TASK MATERIAL

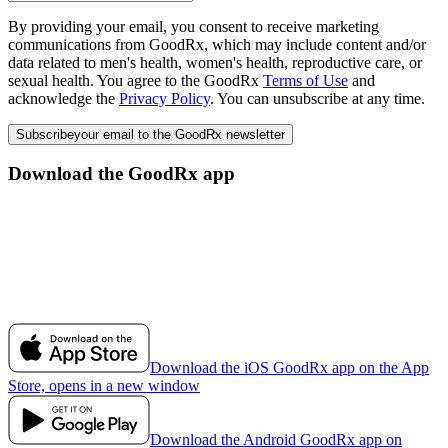
By providing your email, you consent to receive marketing
communications from GoodRx, which may include content and/or
data related to men's health, women's health, reproductive care, or
sexual health. You agree to the GoodRx
Terms of Use
and
acknowledge the
Privacy Policy
. You can unsubscribe at any time.
Subscribe
your email to the GoodRx newsletter
Download the GoodRx app
Download the iOS GoodRx app on the App
Store, opens in a new window
Download the Android GoodRx app on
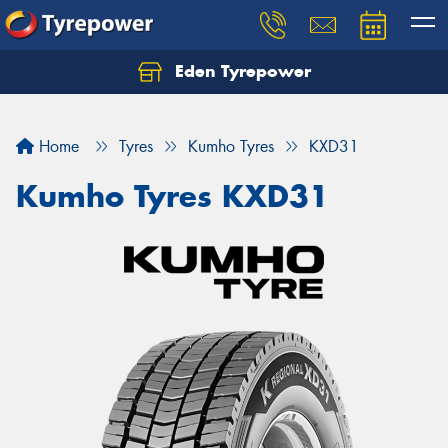
Eden Tyrepower
Home
Tyres
Kumho Tyres
KXD31
Kumho Tyres KXD31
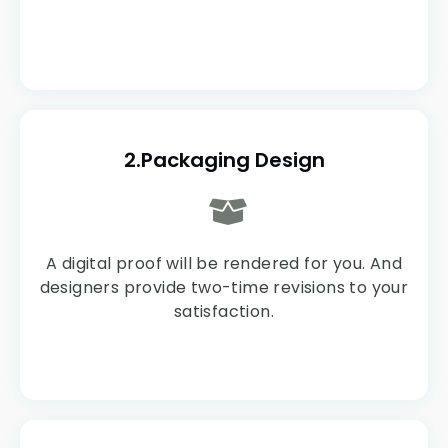
2.Packaging Design
A digital proof will be rendered for you. And
designers provide two-time revisions to your
satisfaction.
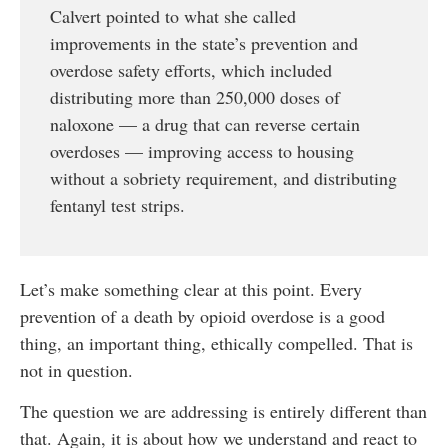
Calvert pointed to what she called
improvements in the state’s prevention and
overdose safety efforts, which included
distributing more than 250,000 doses of
naloxone — a drug that can reverse certain
overdoses — improving access to housing
without a sobriety requirement, and distributing
fentanyl test strips.
Let’s make something clear at this point. Every
prevention of a death by opioid overdose is a good
thing, an important thing, ethically compelled. That is
not in question.
The question we are addressing is entirely different than
that. Again, it is about how we understand and react to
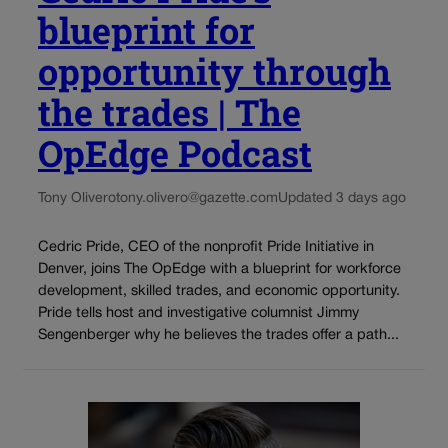
blueprint for
opportunity through
the trades | The
OpEdge Podcast
Tony Olivero
tony.olivero@gazette.com
Updated 3 days ago
Cedric Pride, CEO of the nonprofit Pride Initiative in
Denver, joins The OpEdge with a blueprint for workforce
development, skilled trades, and economic opportunity.
Pride tells host and investigative columnist Jimmy
Sengenberger why he believes the trades offer a path...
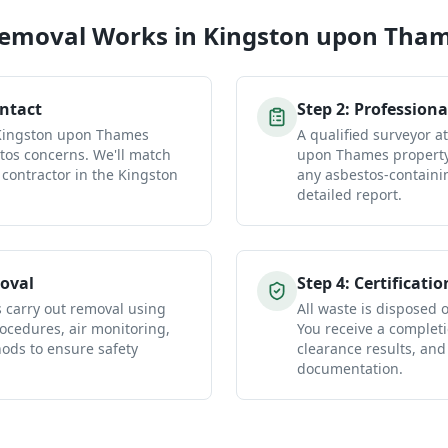
Removal
Works in
Kingston upon Tha
ontact
Step
2
:
Professiona
 Kingston upon Thames
A qualified surveyor a
tos concerns. We'll match
upon Thames property 
 contractor in the Kingston
any asbestos-containi
detailed report.
oval
Step
4
:
Certificatio
s carry out removal using
All waste is disposed of
ocedures, air monitoring,
You receive a completio
ds to ensure safety
clearance results, and
documentation.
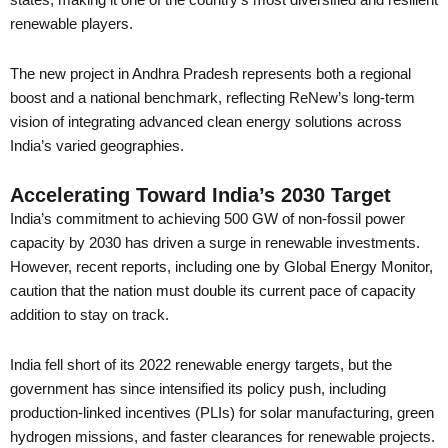
states, making it one of the country’s most diversified and resilient
renewable players.
The new project in Andhra Pradesh represents both a regional
boost and a national benchmark, reflecting ReNew’s long-term
vision of integrating advanced clean energy solutions across
India’s varied geographies.
Accelerating Toward India’s 2030 Target
India’s commitment to achieving 500 GW of non-fossil power
capacity by 2030 has driven a surge in renewable investments.
However, recent reports, including one by Global Energy Monitor,
caution that the nation must double its current pace of capacity
addition to stay on track.
India fell short of its 2022 renewable energy targets, but the
government has since intensified its policy push, including
production-linked incentives (PLIs) for solar manufacturing, green
hydrogen missions, and faster clearances for renewable projects.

WRITTEN TASK
Using the records above, return word for word the lines that begin at the one containing "The question we" and end at the one containing "India’s varied geographies.", both of them included and no pictures.

EXERCISE ANSWER
The question we are addressing is entirely different than
that. Again, it is about how we understand and react to
blueprint for
opportunity through
the trades | The
OpEdge Podcast
Tony Olivero
tony.olivero@gazette.com
Updated 3 days ago
Cedric Pride, CEO of the nonprofit Pride Initiative in
Denver, joins The OpEdge with a blueprint for workforce
development, skilled trades, and economic opportunity.
Pride tells host and investigative columnist Jimmy
Sengenberger why he believes the trades offer a path...
Removal
Works in
Kingston upon Tha
ontact
Step
2
:
Professiona
 Kingston upon Thames
A qualified surveyor a
tos concerns. We'll match
upon Thames property 
 contractor in the Kingston
any asbestos-containi
detailed report.
oval
Step
4
:
Certificatio
s carry out removal using
All waste is disposed of
ocedures, air monitoring,
You receive a completio
ds to ensure safety
clearance results, and
documentation.
states, making it one of the country’s most diversified and resilient
renewable players.
The new project in Andhra Pradesh represents both a regional
boost and a national benchmark, reflecting ReNew’s long-term
vision of integrating advanced clean energy solutions across
India’s varied geographies.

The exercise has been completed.